In the past, immigration enforcement has also led to actions that have permanently separated parents from children. From 2000-2009, the Applied Research Center (ARC) found that there had been approximately 5,100 children in foster care who had a parent who was detained by ICE or a parent who had already been deported. In 2011, ARC wrote, “If these rates continue through the next five years, at least 15,000 additional children will face threats to reunification with their detained and deported mothers and fathers.”
I’ve written about this issue extensively– but the sad bottom line is that parental rights have been terminated because of deportation and also as a result of a parent’s undocumented status. To be clear, a parent’s action of entering the country without documentation – often an action taken to provide for their child – has been used as evidence of parental unfitness in termination of parental rights proceedings, and for some undocumented parents, they have lost the right to raise their children forever. Indeed, as this zero tolerance policy was being implemented, the administration characterized parents, many of whom are trying desperately to keep their children safe, as bad parents.

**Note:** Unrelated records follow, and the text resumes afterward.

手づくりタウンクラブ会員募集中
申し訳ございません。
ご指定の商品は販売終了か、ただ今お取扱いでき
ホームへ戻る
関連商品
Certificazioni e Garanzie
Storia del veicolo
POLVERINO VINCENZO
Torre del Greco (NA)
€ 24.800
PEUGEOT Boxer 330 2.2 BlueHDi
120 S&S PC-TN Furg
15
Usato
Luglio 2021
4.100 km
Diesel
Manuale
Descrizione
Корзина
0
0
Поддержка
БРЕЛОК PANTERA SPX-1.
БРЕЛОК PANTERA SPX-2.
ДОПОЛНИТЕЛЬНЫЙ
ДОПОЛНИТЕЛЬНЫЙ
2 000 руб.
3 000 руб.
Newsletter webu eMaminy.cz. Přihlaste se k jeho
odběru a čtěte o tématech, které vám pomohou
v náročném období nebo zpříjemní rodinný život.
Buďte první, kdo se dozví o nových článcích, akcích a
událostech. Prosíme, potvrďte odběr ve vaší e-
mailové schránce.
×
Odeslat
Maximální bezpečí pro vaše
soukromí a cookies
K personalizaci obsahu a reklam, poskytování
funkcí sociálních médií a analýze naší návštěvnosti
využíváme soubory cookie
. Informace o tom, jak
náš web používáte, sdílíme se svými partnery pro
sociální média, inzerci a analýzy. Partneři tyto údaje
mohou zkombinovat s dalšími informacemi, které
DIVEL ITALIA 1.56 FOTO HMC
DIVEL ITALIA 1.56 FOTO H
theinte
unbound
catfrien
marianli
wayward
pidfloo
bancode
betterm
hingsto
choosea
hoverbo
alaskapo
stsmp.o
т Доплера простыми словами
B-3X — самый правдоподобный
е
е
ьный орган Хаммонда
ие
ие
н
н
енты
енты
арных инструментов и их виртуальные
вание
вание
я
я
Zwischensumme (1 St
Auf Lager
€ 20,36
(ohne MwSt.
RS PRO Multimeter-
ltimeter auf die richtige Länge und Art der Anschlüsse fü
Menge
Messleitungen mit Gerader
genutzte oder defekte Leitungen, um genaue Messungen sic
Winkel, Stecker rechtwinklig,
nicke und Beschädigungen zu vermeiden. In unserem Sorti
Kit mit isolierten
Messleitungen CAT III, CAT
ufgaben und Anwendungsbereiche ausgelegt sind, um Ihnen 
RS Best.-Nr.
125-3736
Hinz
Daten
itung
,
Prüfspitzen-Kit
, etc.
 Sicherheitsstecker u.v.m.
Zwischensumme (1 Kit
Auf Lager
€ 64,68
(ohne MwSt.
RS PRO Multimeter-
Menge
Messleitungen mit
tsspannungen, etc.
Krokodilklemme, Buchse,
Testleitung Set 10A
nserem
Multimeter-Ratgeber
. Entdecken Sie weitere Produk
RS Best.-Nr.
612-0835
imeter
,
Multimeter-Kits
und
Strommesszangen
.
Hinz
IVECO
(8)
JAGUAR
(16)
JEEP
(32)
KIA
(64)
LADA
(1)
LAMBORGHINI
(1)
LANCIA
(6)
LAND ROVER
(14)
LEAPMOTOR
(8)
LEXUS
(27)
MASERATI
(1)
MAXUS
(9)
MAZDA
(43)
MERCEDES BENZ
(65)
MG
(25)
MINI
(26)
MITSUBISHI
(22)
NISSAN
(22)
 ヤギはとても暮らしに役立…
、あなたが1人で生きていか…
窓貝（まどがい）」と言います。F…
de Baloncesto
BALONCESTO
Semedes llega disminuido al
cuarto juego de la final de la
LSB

Asylum seekers, undocumented immigrants facing the threat of family separation because of deportation, families separated because of the travel ban, DACA recipients and their parents, families who will be separated because of the termination of TPS, and families separated for decades because of exceptionally long wait-times for immigrant visas all face animosity from an administration fueled by xenophobia. And legislation is now pending to cut the family-based immigration system by half, which, among other things, would remove an adult child’s ability to sponsor a parent for an immigration benefit. This legislation is in line with the President’s framework for immigration reform.
Ultimately, what has been happening for some time is the devaluation of immigrant humanity and, most significantly, family integrity for immigrants. These laws and policies do not just impact family members at the border, but also those we encounter in our daily lives, whose struggles are largely invisible.
Anita Ortiz Maddali is an Associate Professor of Law and Director of Clinics at Northern Illinois University College of Law.